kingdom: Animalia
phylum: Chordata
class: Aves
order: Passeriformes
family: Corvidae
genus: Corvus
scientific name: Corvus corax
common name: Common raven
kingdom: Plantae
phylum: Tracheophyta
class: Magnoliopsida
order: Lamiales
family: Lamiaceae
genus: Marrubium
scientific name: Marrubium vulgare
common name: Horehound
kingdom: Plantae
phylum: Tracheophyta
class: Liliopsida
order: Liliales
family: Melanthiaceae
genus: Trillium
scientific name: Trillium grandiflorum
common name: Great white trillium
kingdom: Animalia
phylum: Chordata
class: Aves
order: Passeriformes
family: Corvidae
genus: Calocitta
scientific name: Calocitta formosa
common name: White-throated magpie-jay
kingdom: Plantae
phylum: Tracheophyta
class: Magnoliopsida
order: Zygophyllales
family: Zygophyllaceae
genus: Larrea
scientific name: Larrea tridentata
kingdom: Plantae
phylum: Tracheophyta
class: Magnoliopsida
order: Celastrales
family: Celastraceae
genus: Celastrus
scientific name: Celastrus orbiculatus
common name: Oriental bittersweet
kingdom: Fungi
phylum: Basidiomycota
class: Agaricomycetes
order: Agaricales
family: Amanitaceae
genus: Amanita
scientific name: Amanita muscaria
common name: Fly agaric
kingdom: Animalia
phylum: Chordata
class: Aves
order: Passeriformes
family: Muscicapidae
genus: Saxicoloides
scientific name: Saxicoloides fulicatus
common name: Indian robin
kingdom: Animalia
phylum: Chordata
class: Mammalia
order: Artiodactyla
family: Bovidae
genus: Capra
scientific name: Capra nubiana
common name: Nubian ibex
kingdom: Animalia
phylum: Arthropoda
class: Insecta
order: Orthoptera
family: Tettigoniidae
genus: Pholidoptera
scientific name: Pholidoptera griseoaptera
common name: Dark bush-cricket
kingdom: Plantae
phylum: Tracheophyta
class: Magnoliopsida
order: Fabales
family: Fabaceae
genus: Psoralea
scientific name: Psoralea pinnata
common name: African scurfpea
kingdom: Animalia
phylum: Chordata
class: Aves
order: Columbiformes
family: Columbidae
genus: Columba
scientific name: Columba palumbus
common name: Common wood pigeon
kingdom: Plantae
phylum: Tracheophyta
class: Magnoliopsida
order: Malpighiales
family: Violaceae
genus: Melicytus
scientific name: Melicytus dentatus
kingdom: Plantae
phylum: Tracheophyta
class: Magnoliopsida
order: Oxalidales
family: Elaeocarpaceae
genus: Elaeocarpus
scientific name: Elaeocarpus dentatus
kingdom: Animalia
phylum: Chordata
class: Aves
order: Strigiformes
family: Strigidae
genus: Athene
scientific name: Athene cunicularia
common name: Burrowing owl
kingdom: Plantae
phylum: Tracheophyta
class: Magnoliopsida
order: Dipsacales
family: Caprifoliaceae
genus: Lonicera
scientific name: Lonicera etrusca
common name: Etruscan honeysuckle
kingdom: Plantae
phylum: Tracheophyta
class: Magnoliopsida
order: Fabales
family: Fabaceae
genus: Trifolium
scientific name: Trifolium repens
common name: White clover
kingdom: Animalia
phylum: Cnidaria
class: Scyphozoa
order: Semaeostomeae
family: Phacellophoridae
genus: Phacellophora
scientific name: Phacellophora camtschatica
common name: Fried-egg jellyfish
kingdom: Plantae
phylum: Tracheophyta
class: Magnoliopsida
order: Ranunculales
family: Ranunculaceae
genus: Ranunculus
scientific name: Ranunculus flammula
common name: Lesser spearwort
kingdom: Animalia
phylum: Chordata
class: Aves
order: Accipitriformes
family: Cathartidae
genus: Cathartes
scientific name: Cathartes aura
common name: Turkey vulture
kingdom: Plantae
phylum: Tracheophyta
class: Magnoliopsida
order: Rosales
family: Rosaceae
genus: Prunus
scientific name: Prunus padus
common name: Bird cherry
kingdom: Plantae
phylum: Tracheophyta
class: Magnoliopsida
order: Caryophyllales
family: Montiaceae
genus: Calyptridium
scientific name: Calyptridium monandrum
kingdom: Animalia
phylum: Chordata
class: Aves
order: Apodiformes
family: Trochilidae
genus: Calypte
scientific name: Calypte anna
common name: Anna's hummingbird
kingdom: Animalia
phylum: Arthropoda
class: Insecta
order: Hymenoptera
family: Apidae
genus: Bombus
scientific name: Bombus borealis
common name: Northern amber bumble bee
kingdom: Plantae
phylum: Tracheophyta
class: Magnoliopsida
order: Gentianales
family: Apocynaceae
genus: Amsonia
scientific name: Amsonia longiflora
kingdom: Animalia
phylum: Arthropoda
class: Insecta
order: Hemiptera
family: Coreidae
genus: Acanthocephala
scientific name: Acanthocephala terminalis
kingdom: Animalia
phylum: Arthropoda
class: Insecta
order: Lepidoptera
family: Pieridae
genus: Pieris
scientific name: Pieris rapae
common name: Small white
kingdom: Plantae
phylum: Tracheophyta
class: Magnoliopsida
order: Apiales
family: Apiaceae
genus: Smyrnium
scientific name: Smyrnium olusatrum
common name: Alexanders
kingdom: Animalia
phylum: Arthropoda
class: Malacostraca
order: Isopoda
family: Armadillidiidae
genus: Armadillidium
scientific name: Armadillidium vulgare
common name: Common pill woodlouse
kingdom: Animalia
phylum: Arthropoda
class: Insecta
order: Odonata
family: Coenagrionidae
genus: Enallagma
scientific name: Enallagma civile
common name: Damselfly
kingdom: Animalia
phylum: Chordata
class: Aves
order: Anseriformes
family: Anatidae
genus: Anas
-=-=-=-=-
The problem: Rewrite the listing above so that each "scientific name" becomes "binomial name", keeping everything else the same.

Correct result:
kingdom: Animalia
phylum: Chordata
class: Aves
order: Passeriformes
family: Corvidae
genus: Corvus
binomial name: Corvus corax
common name: Common raven
kingdom: Plantae
phylum: Tracheophyta
class: Magnoliopsida
order: Lamiales
family: Lamiaceae
genus: Marrubium
binomial name: Marrubium vulgare
common name: Horehound
kingdom: Plantae
phylum: Tracheophyta
class: Liliopsida
order: Liliales
family: Melanthiaceae
genus: Trillium
binomial name: Trillium grandiflorum
common name: Great white trillium
kingdom: Animalia
phylum: Chordata
class: Aves
order: Passeriformes
family: Corvidae
genus: Calocitta
binomial name: Calocitta formosa
common name: White-throated magpie-jay
kingdom: Plantae
phylum: Tracheophyta
class: Magnoliopsida
order: Zygophyllales
family: Zygophyllaceae
genus: Larrea
binomial name: Larrea tridentata
kingdom: Plantae
phylum: Tracheophyta
class: Magnoliopsida
order: Celastrales
family: Celastraceae
genus: Celastrus
binomial name: Celastrus orbiculatus
common name: Oriental bittersweet
kingdom: Fungi
phylum: Basidiomycota
class: Agaricomycetes
order: Agaricales
family: Amanitaceae
genus: Amanita
binomial name: Amanita muscaria
common name: Fly agaric
kingdom: Animalia
phylum: Chordata
class: Aves
order: Passeriformes
family: Muscicapidae
genus: Saxicoloides
binomial name: Saxicoloides fulicatus
common name: Indian robin
kingdom: Animalia
phylum: Chordata
class: Mammalia
order: Artiodactyla
family: Bovidae
genus: Capra
binomial name: Capra nubiana
common name: Nubian ibex
kingdom: Animalia
phylum: Arthropoda
class: Insecta
order: Orthoptera
family: Tettigoniidae
genus: Pholidoptera
binomial name: Pholidoptera griseoaptera
common name: Dark bush-cricket
kingdom: Plantae
phylum: Tracheophyta
class: Magnoliopsida
order: Fabales
family: Fabaceae
genus: Psoralea
binomial name: Psoralea pinnata
common name: African scurfpea
kingdom: Animalia
phylum: Chordata
class: Aves
order: Columbiformes
family: Columbidae
genus: Columba
binomial name: Columba palumbus
common name: Common wood pigeon
kingdom: Plantae
phylum: Tracheophyta
class: Magnoliopsida
order: Malpighiales
family: Violaceae
genus: Melicytus
binomial name: Melicytus dentatus
kingdom: Plantae
phylum: Tracheophyta
class: Magnoliopsida
order: Oxalidales
family: Elaeocarpaceae
genus: Elaeocarpus
binomial name: Elaeocarpus dentatus
kingdom: Animalia
phylum: Chordata
class: Aves
order: Strigiformes
family: Strigidae
genus: Athene
binomial name: Athene cunicularia
common name: Burrowing owl
kingdom: Plantae
phylum: Tracheophyta
class: Magnoliopsida
order: Dipsacales
family: Caprifoliaceae
genus: Lonicera
binomial name: Lonicera etrusca
common name: Etruscan honeysuckle
kingdom: Plantae
phylum: Tracheophyta
class: Magnoliopsida
order: Fabales
family: Fabaceae
genus: Trifolium
binomial name: Trifolium repens
common name: White clover
kingdom: Animalia
phylum: Cnidaria
class: Scyphozoa
order: Semaeostomeae
family: Phacellophoridae
genus: Phacellophora
binomial name: Phacellophora camtschatica
common name: Fried-egg jellyfish
kingdom: Plantae
phylum: Tracheophyta
class: Magnoliopsida
order: Ranunculales
family: Ranunculaceae
genus: Ranunculus
binomial name: Ranunculus flammula
common name: Lesser spearwort
kingdom: Animalia
phylum: Chordata
class: Aves
order: Accipitriformes
family: Cathartidae
genus: Cathartes
binomial name: Cathartes aura
common name: Turkey vulture
kingdom: Plantae
phylum: Tracheophyta
class: Magnoliopsida
order: Rosales
family: Rosaceae
genus: Prunus
binomial name: Prunus padus
common name: Bird cherry
kingdom: Plantae
phylum: Tracheophyta
class: Magnoliopsida
order: Caryophyllales
family: Montiaceae
genus: Calyptridium
binomial name: Calyptridium monandrum
kingdom: Animalia
phylum: Chordata
class: Aves
order: Apodiformes
family: Trochilidae
genus: Calypte
binomial name: Calypte anna
common name: Anna's hummingbird
kingdom: Animalia
phylum: Arthropoda
class: Insecta
order: Hymenoptera
family: Apidae
genus: Bombus
binomial name: Bombus borealis
common name: Northern amber bumble bee
kingdom: Plantae
phylum: Tracheophyta
class: Magnoliopsida
order: Gentianales
family: Apocynaceae
genus: Amsonia
binomial name: Amsonia longiflora
kingdom: Animalia
phylum: Arthropoda
class: Insecta
order: Hemiptera
family: Coreidae
genus: Acanthocephala
binomial name: Acanthocephala terminalis
kingdom: Animalia
phylum: Arthropoda
class: Insecta
order: Lepidoptera
family: Pieridae
genus: Pieris
binomial name: Pieris rapae
common name: Small white
kingdom: Plantae
phylum: Tracheophyta
class: Magnoliopsida
order: Apiales
family: Apiaceae
genus: Smyrnium
binomial name: Smyrnium olusatrum
common name: Alexanders
kingdom: Animalia
phylum: Arthropoda
class: Malacostraca
order: Isopoda
family: Armadillidiidae
genus: Armadillidium
binomial name: Armadillidium vulgare
common name: Common pill woodlouse
kingdom: Animalia
phylum: Arthropoda
class: Insecta
order: Odonata
family: Coenagrionidae
genus: Enallagma
binomial name: Enallagma civile
common name: Damselfly
kingdom: Animalia
phylum: Chordata
class: Aves
order: Anseriformes
family: Anatidae
genus: Anas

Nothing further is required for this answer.